Semi-analytical technique for the design of disordered coatings with tailored optical properties

TL;DR

This paper develops a semi-analytical method to efficiently design disordered coatings with tailored optical properties across the full spectrum from visible to IR, addressing limitations of existing analytical models.

Contribution

It introduces a semi-analytical approach based on analyzing the applicability of Kubelka-Munk and four-flux methods for broad-spectrum coating design.

Findings

Semi-analytical method reduces computational cost significantly.

Existing analytical models are limited to specific spectral ranges.

Proposed method improves accuracy over traditional models for broad-spectrum applications.

Abstract

Disordered media coatings are finding increasing use in applications such as day-time radiative cooling paints and solar thermal absorber plate coatings which require tailored optical properties over a broad spectrum ranging from visible to far-IR wavelengths.

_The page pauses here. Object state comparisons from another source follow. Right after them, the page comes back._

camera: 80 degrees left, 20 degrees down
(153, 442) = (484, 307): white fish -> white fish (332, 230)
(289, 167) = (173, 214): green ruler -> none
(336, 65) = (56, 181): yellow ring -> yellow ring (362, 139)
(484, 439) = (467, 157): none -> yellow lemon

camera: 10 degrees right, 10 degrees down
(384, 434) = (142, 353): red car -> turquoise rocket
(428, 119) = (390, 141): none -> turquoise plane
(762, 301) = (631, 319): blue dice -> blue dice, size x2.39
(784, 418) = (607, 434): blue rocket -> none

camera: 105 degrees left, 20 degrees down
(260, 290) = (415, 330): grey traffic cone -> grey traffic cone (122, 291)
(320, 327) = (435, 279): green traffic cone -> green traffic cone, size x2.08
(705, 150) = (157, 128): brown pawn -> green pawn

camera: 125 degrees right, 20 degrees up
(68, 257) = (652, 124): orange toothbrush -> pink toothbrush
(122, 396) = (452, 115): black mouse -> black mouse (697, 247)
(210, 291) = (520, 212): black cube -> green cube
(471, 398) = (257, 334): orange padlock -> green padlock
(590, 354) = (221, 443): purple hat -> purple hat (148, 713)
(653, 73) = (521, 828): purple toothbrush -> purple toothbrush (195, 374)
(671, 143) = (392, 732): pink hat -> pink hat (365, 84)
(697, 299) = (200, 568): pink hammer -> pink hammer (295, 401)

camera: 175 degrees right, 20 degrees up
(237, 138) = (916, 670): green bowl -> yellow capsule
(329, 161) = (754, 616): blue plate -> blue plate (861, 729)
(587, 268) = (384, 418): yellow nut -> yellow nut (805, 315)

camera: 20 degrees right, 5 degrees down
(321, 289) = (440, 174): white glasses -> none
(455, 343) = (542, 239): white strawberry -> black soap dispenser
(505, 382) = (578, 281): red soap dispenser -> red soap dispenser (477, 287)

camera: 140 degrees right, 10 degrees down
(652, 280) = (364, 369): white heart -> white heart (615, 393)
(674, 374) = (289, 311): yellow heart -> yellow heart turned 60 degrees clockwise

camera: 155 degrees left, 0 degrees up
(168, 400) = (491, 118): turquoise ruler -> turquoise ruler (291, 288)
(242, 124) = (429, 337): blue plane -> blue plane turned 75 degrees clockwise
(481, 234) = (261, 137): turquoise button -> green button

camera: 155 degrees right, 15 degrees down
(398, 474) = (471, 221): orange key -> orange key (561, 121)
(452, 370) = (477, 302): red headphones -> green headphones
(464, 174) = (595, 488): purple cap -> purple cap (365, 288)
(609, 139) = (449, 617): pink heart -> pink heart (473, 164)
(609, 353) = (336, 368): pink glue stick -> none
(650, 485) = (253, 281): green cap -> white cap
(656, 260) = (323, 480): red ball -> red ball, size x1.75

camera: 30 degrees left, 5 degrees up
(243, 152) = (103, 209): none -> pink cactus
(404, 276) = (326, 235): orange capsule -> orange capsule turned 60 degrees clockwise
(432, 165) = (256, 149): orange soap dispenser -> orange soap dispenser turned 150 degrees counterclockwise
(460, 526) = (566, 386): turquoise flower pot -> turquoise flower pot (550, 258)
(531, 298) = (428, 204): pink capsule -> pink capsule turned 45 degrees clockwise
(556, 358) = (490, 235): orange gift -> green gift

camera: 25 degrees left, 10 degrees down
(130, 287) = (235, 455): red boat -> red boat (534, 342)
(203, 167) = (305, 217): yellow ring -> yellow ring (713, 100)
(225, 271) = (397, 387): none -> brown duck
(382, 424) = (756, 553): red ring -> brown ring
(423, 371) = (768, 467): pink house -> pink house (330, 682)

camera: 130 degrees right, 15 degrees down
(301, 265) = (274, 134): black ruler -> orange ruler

Both monodisperse and polydisperse configurations with thickness of coatings up to 500 micrometer are currently being explored for use in these applications. In such cases it becomes increasingly important to explore utility of analytical and semi-analytical methods for design of such coatings to help reduce the computational cost and time for design. While well-known analytical methods such as Kubelka-Munk and four-flux theory have previously been used for analysis of disordered coatings, analysis of their utility has so far in literature been restricted to either solar spectrum or IR but not simultaneously over the combined spectrum as required for the above applications. In this work, we have analysed the applicability of these two analytical methods for such coatings over the entire wavelength range from visible to IR, and based on observed deviation from exact numerical simulation we propose a semi-analytical technique to aid in the design of these coatings with significant computational cost savings.